The Chase Walker Band rocked Riverside on Saturday, December 21 at 8:00 to 11:10 p.m. in conjunction with the famous Riverside Festival of Lights at the Mission Inn. The band and fans braved the California cold as group took the outdoor stage adjacent to the ice skating rink. The Riverside winter wonderland rung with the sounds of blues rock and holiday hits thanks to the tuneful teen trio. Specifically, The Chase Walker Band consists of 15 year-old Chase Walker (vocals and lead guitar); 14 year-old Matthew “pocket for days” Fyke (drums) and 15 year-old Randon Davitt (vocals and bass).
Bereft of his femme “photog”, the sparkling Miss Sparks, your all too often penned-up penman braved the fearsome freeways of the land of fruits and nuts once more to witness the boys’ seasonal show. By the time he had negotiated through the holiday hysteria and maneuvered like a spawning salmon through the pedantic pedestrians to a front row seat, the band was preparing to break into their version of the seasonal standard “Merry Christmas, Baby” by Lou Baxter and Johnny Moore.
There was a mix of folks at this all-ages appearance. There was a stage-diving Kris Kringle and folks who were single, Santa hats and chicks with tatts. There were people with puppies and cocoa slurpin’ yuppies, ice skating antics and near frozen fanatics as the band performed always aware that they were singing even if their mics had failed because they could see their vocals puffing out before them in the crisp night air.
Regular readers know that your rather reclusive writer only occasionally attends events and when he does the point is to enjoy the event. So don’t expect an in-depth analysis or even a perfect playlist. It’s all about the overall experience and not a detailed documentation. Just be happy to hear holiday highlights, boys and girls.

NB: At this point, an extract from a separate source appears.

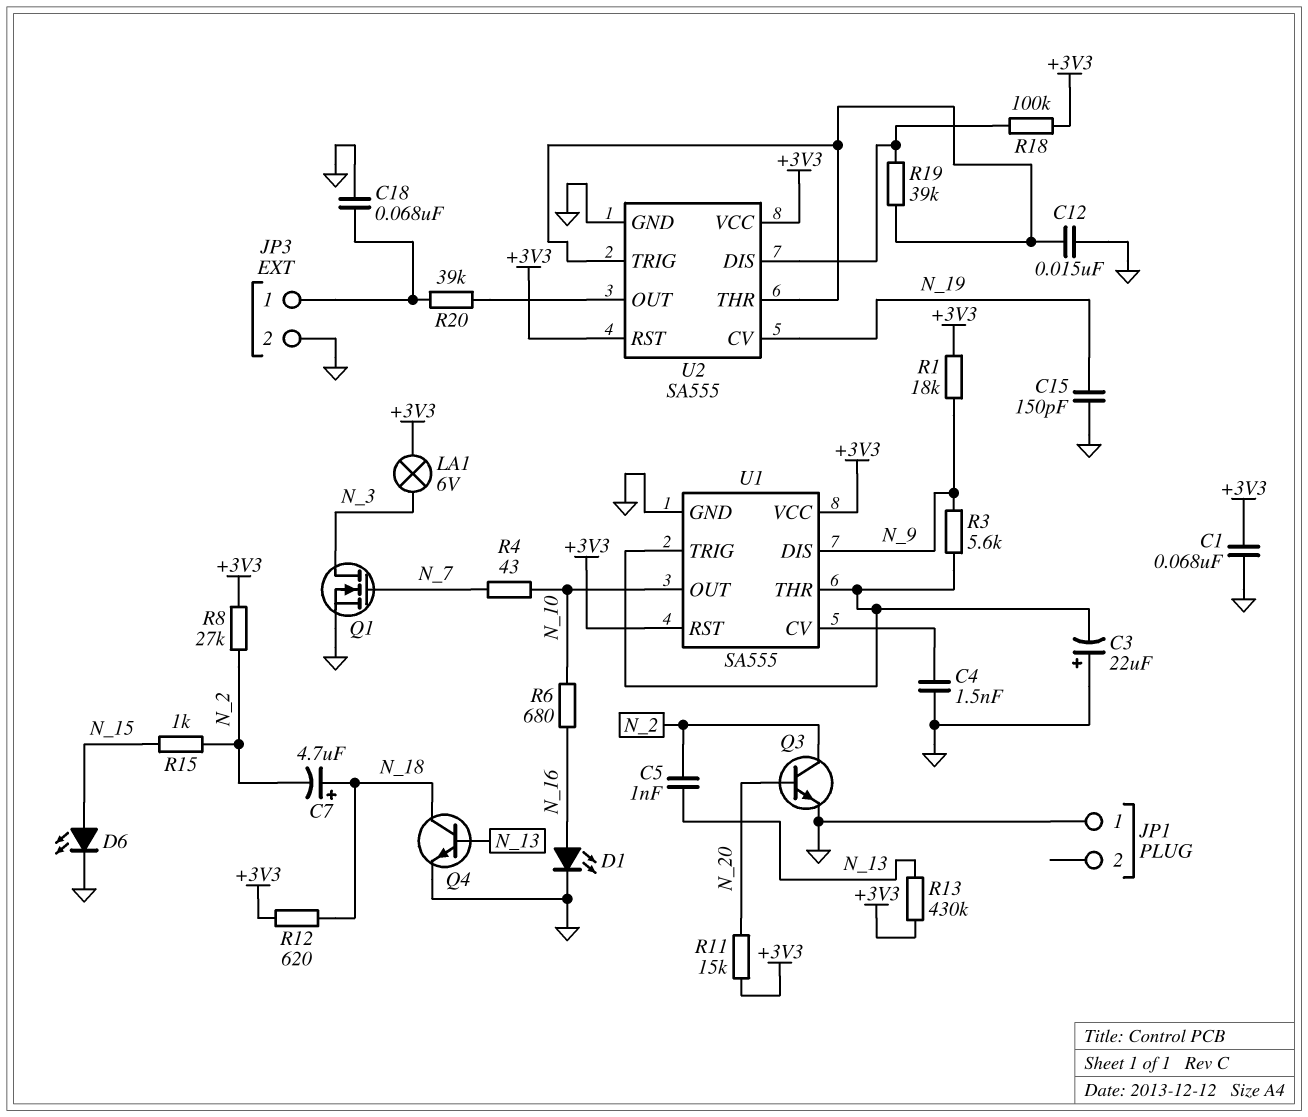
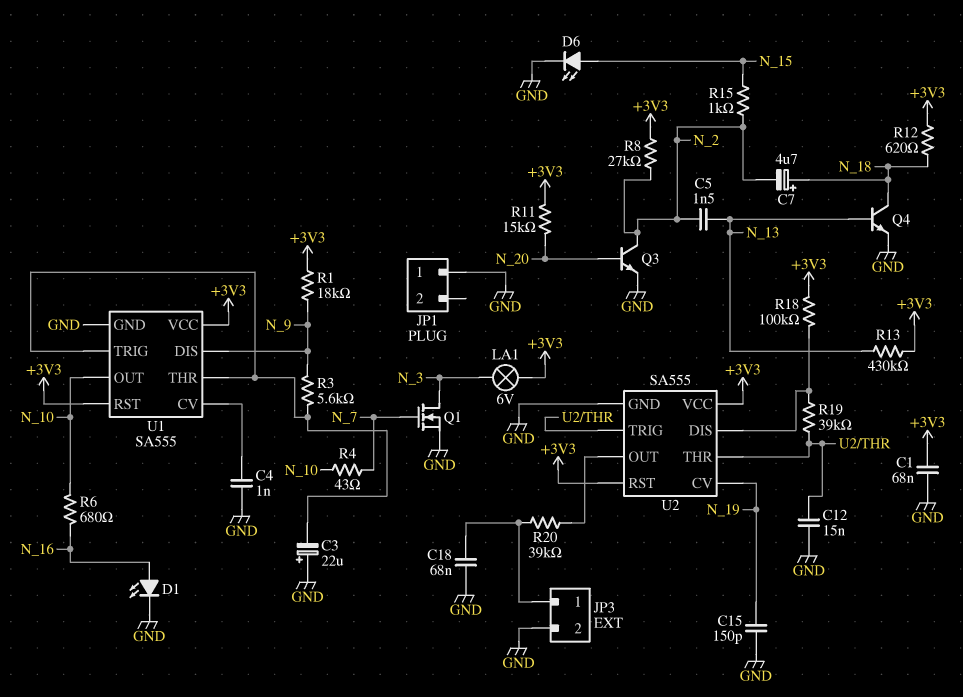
C4: 1.5nF (GND, U1/CV) -> 1nF (GND, U1/CV)
C5: 1nF (N_2, N_13) -> 1.5nF (N_2, N_13)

Memorable moments included their rousing rendition of ZZ Top’s “Jesus Just Left Chicago” and a blues-edged version of Tracy Chapman’s “Give Me One Reason” which actually brought some folks to their feet. They played three sets including other cover cuts such as Hank Williams’ “Jambalaya (On The Bayou)”, Joe Bonamassa’s “Blues Deluxe” and Run Rudolph Run”.
Walker made a playful, wonderfully politically-incorrect “waiting on a woman” poke at guest artist Leilani Kilgore before the singer-guitarist stepped up to the mic to add a woman’s touch to two tunes— Joe Bonamassa’s “Stop” and Freddie King’s “Going Down”. It was a nice touch to the Christmas concert.
Their final set included their take on the Howlin’ Wolf hit “Who’s Been Talkin’”, an interesting, “keyboardless” cover of The Doors’ “Hello”, Johnny Marks’ “Rockin’ Around The Christmas Tree” and The Allman Brothers’ “Soulshine”. They closed with their own version of the college classic “Shout” by The Isley Brothers complete with some offstage frat house frolics by Walker and Davitt while Fyke kept things anchored onstage.
Again The Chase Walker Band proved that some of today’s youth is capable of more than tagging street signs and playing “vidja” games. Still, your Christmas chronicler should really stop harping on how this group gives kids today a good name. After all, being praised by a parental penman might not be considered “cool” or “fresh”, “da sh*t” or [fill in the blank] and music is a youth industry. Let’s just say The Chase Walker Band rocks and be done with it, mmmkay?
My name is Phoenix and . . . that's the bottom line.